Volunteering can help achieve a sense of purpose and remind us of how fulfilling it is to know we have helped another; however, there are also hidden benefits that are often overlooked, and many are connected to improving mental health. Many studies have shown that volunteering can improve mood. Participating in direct service to help another person takes us out of our own thoughts and guides our focus on improving the life of another. Who wouldn’t feel good about this? The DBT skill “Wise Mind ACCEPTS” has a section that focuses on contributing as a way to get through difficult circumstances/emotions. Purposefully engaging in helping others not only gives us a sense of accomplishment, but it allows us some control over an end product that is aimed at positive outcomes no matter what mood we were in.

Volunteering can benefit your family in the following ways:

  • Connect families to others in the community, which can strengthen social and relationships skills.
  • Help families build their teamwork skills within their family unit but also strengthens their ability to work with others wanting to achieve a similar common good.
  • Bring people together who are passionate and positive about working for the betterment of their community, which can foster relationships outside of school or specific afterschool activities.

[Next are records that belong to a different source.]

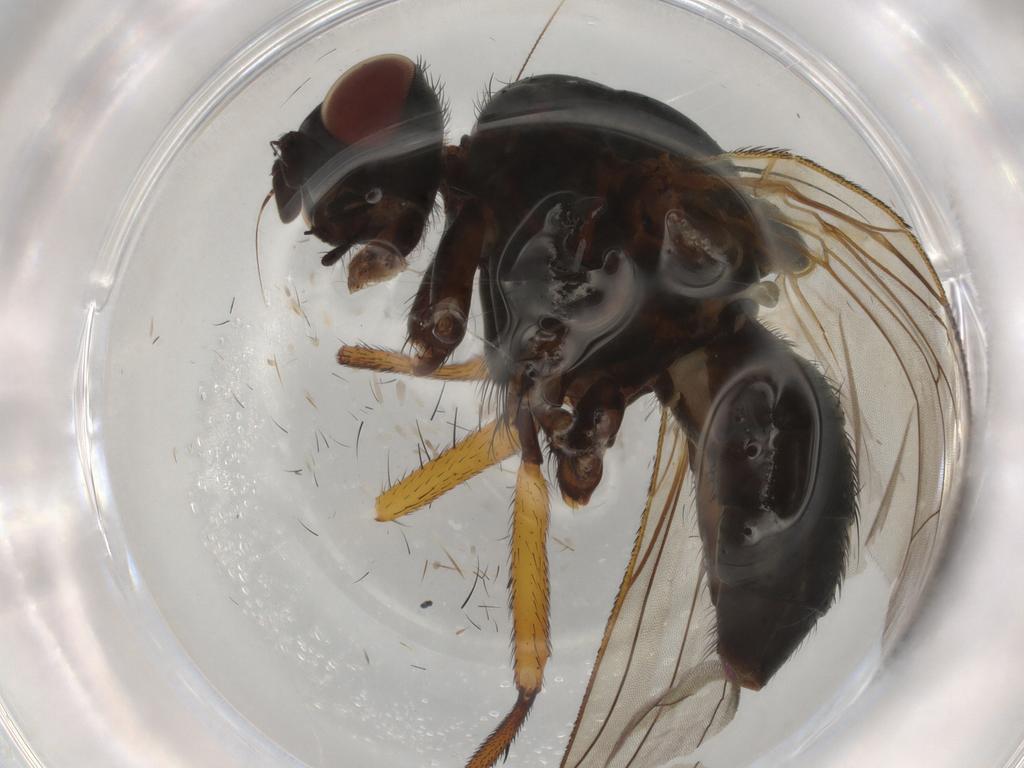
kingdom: Animalia
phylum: Arthropoda
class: Insecta
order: Diptera
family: Anthomyiidae
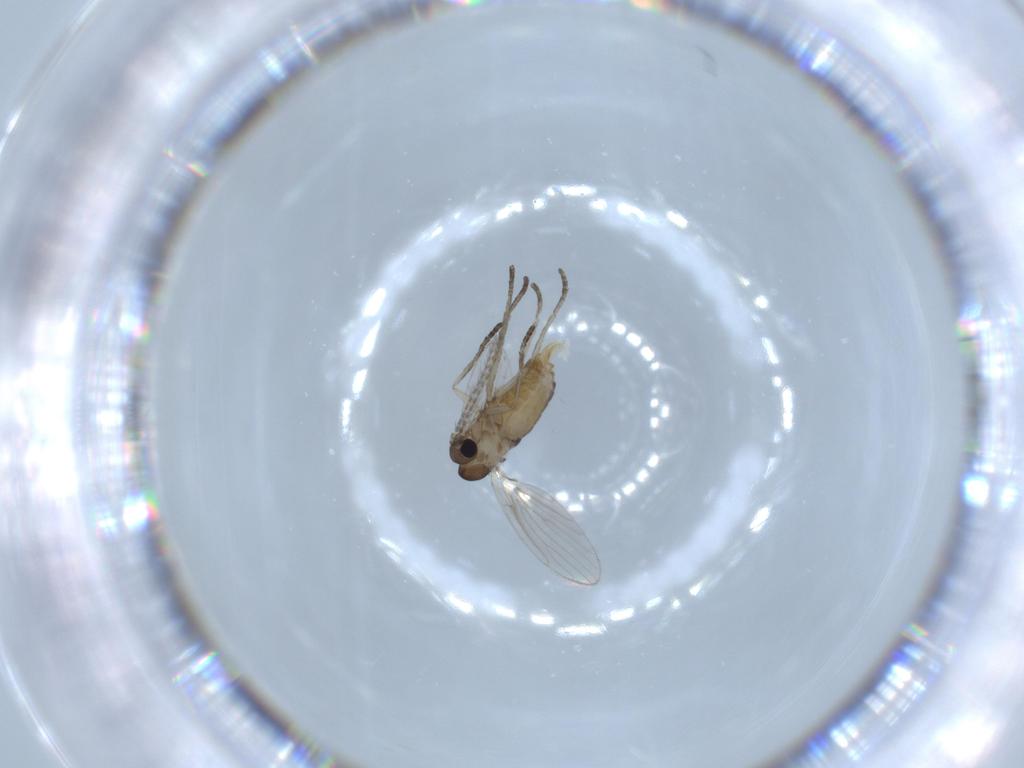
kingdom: Animalia
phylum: Arthropoda
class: Insecta
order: Diptera
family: Psychodidae
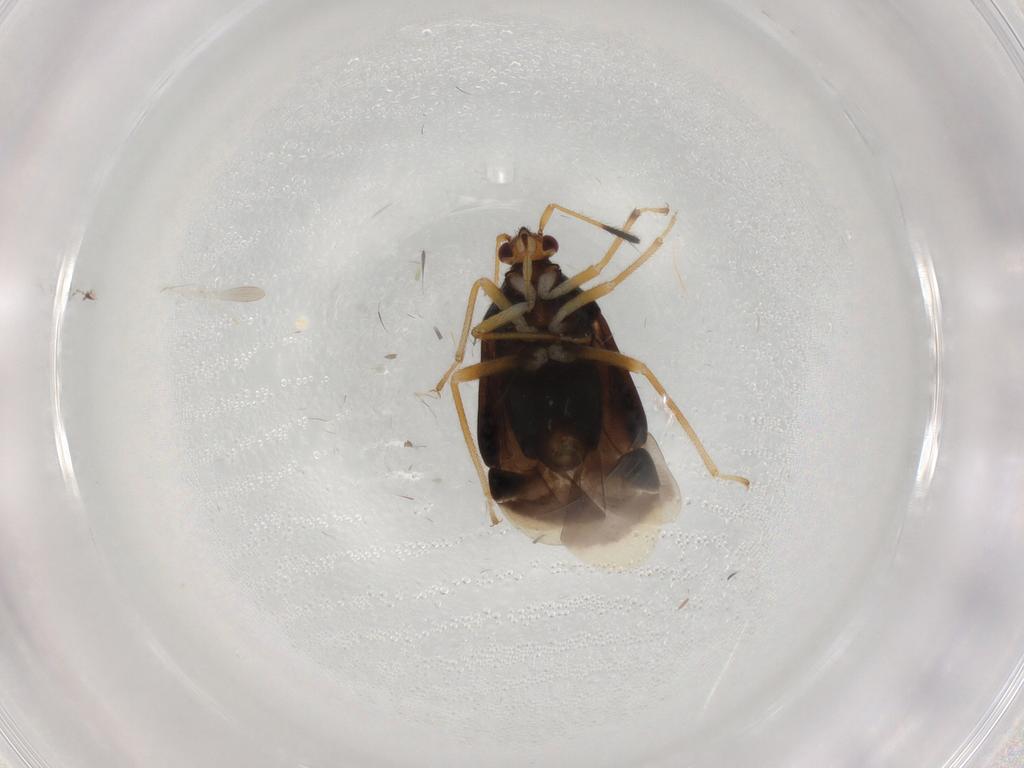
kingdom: Animalia
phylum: Arthropoda
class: Insecta
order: Hemiptera
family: Miridae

There are many agencies and community centers in Chicago and the great metropolitan area that offer volunteer opportunities for families. In the suburbs, Feed My Starving Children and Bernie’s Book Bank are popular agencies for family volunteer programs. Feed My Starving Children brings food supplies to children in need, utilizing an efficient 2 hour volunteering experience which makes a large difference in relatively short amount of time. Bernie’s Book Bank distributes books to at-risk youth in the Chicago-area. Volunteers can help sort books, donate gently used books or start your own book drive and bring to this wonderful agency. A Chicago-based robust resource for families is The Honey Comb Project, agency that works with 45 local Chicago agencies to bring a range of various volunteering opportunities, including The Anti-Cruelty Society, The Greater Chicago Food Depository, The Field Museum and Luries Children’s Hospital. They even have single session weekend volunteer experiences to fit into any busy schedule.

Volunteering does not require specific skills and often is not competitive, which can be a relief from the pressures of school and extracurricular activities. It can also be a great alternative for children who have not found a specific passion. By becoming involved by helping communities outside of your family’s usual routine, you can offer your family a new perspective on the world and help them foster empathy for others.  By making service a part of your family’s value system, your children will see their parents directly modeling the importance of this work.